Uyuyan kuşların uykularında nasıl dengelerinin bozulmadığı epey merakımı celbetmiş, dikkatle onları izlemiştim. Üstelik de halkın tilki uykusu dediği cinsten bir uyku ile nasıl uyuduklarını güvercinlerimden serçe kuşlarına kadar gözlemişimdir.
Size bu arada yine hayatın, doğal hayatın içinde yaşayan halamın -ki çoktaan öldü, Allah mağfiret etsin- 85 yaşına gelmiş kocası, oğulları ve torunlarıyla, torun çocuklarının yaşadığı Mucur’un Acıöz’ünde kendilerinin evlerinde geçen bir olayla ilgili dinlediklerimi büyük bir heyecanla anlatmak istiyorum. Zira aynı heyecan ve taaccüb ile dinlediğim bu olay beni doğrusu bir yaşıma daha getirdi.

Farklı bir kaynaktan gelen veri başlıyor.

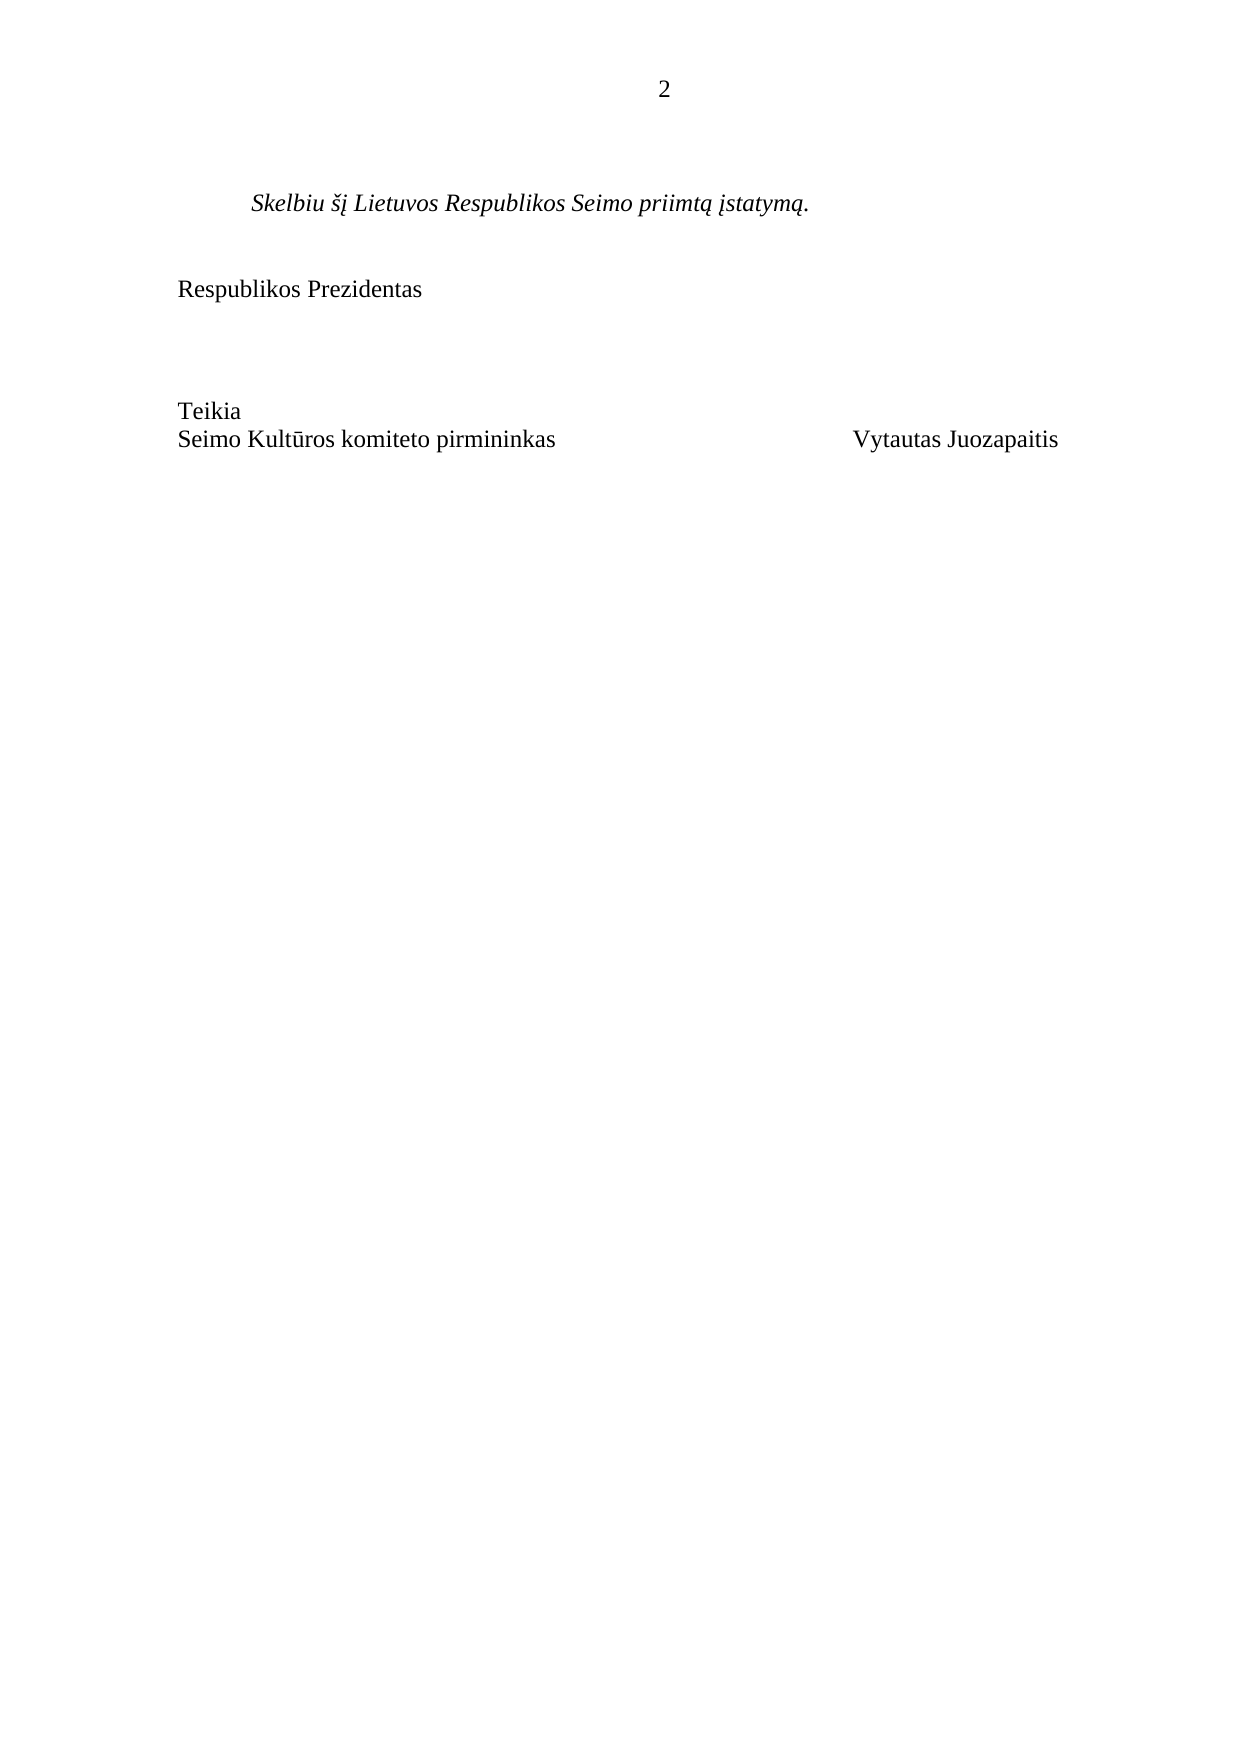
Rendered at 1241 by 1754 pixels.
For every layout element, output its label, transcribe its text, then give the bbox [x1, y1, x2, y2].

text Respublikos Prezidentas [177, 274, 1152, 303]
text Seimo Kultūros komiteto pirmininkas Vytautas Juozapaitis [177, 424, 1152, 453]
text Teikia [177, 396, 1152, 424]
text Skelbiu šį Lietuvos Respublikos Seimo priimtą įstatymą. [177, 188, 1152, 217]
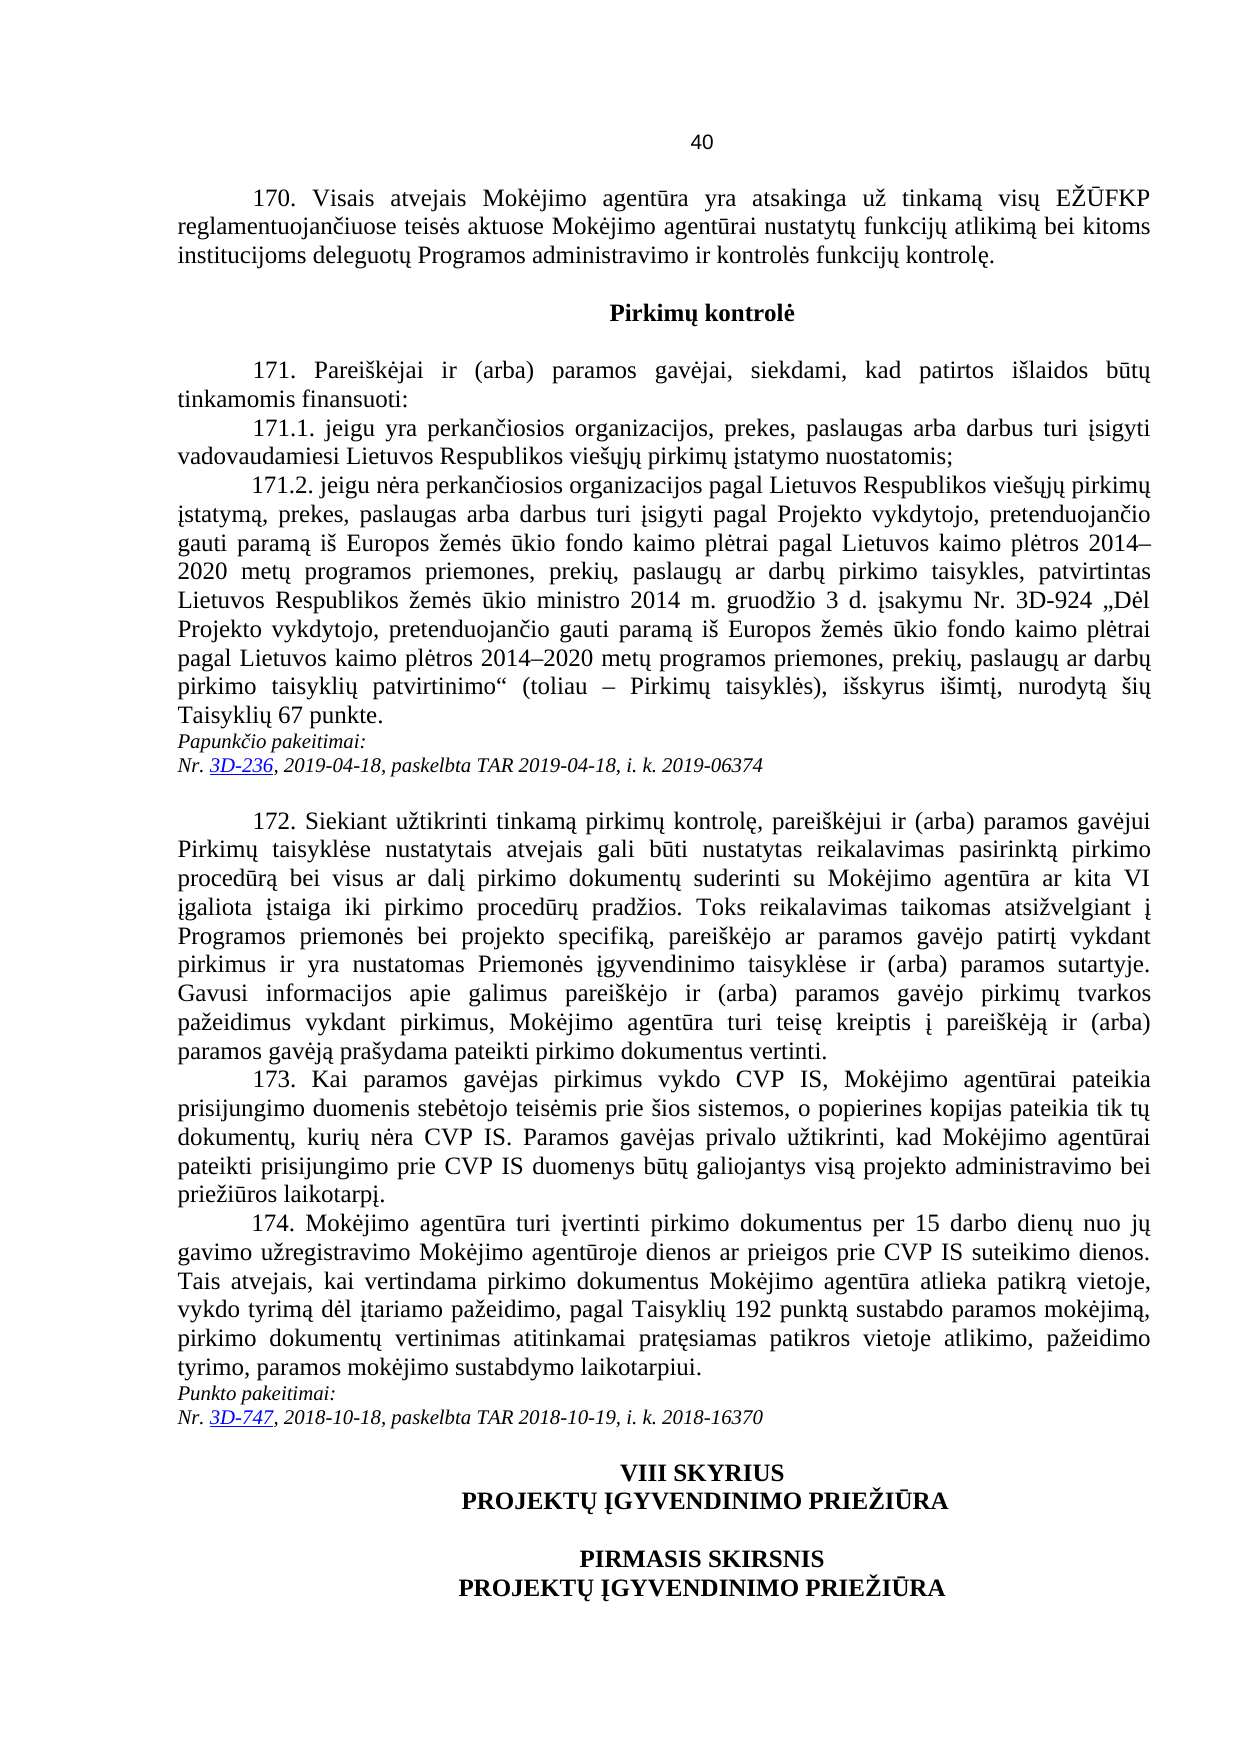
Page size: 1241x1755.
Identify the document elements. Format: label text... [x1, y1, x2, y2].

Bahçe içindeki evlerinin önünde akşama doğru otururlarken, evin önündeki çıkıntının tavan bölümünde yuva yapmış kırlangıçlardan söz etti. Yuvasında yavrularının bulunduğunu gördüğünü söyledi eniştemin oğlu.. Bir akşam diyor, bir baktım ki kırlangıcın yavrusuna doğru bir yılan yavrularını yemek üzere girmek üzere… Ana kırlangıç o avı, uçakların kendisinden esinlenerek yapıldığı o ana kırlangıcın yuvasına geldiği ile uzaklaştığı bir oldu ve yılanın yavaş hareketleriyle kıyası kabul olmayan hızla tekrar yuvasına döndü ve yılan yuvasına, yavrularını yutmaya giremeden yetişti. Biraz, pek kısa bir zaman sonra yılanın damdan yere düştüğünü gördük. Yılan ölmüştü. Büyük hayretler içinde nasıl olduğunu anlamaya çalıştık. Gördük ki yılanın ağzında bir eşek arısı var. Nereden ve nasıl bulup getirdi ve yılanın ağzına soktu ise, bu arı yılanı sokarak ölümüne sebeb olmuş ve kırlangıç yavrularını yılanın yutmasından kurtarmıştı. Evet gerçekten çok ilgi çekici ve gözlenmediği için daha nicelerinden habersiz kaldığımız bu tür olaylar başlıbaşına insanı düşündürecek, aklını kullanmasında yardımcı olacak nitelikte şeylerdir. Hayat tümüyle ibret alınacak, üzerinde düşünülecek olayların toplamı değil midir?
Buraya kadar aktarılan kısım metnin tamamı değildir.